>>>>>

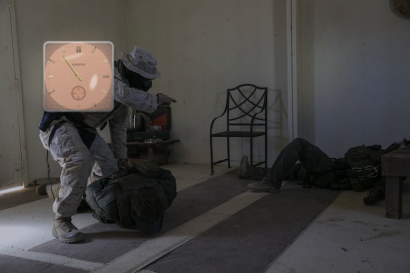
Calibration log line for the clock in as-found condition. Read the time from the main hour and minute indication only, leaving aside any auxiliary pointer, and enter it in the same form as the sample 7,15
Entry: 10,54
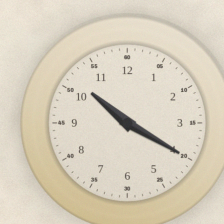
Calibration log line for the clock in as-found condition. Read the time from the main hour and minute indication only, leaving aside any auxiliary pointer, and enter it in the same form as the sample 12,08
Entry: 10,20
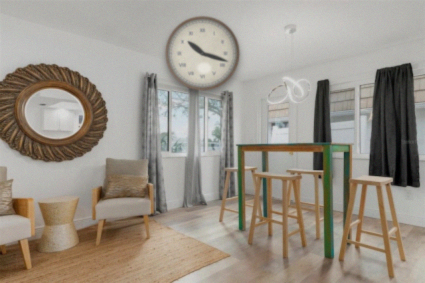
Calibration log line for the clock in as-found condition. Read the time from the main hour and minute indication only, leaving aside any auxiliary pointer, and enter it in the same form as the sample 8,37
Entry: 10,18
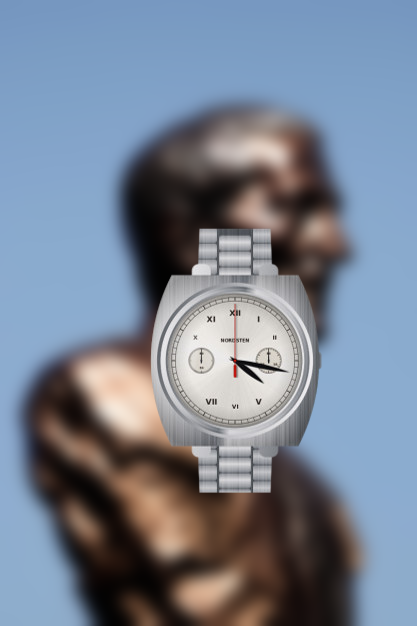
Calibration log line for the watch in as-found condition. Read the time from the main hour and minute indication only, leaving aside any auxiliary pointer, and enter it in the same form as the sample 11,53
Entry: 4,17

<<<<<

GIVEN TASK :: Rewrite the lines starting at the beginning of the rows and ending at the line containing "Entry: 10,20", both included, as a numbered list without blank lines. Leave the pictures out of the answer.

EXPECTED ANSWER ::
1. Calibration log line for the clock in as-found condition. Read the time from the main hour and minute indication only, leaving aside any auxiliary pointer, and enter it in the same form as the sample 7,15
2. Entry: 10,54
3. Calibration log line for the clock in as-found condition. Read the time from the main hour and minute indication only, leaving aside any auxiliary pointer, and enter it in the same form as the sample 12,08
4. Entry: 10,20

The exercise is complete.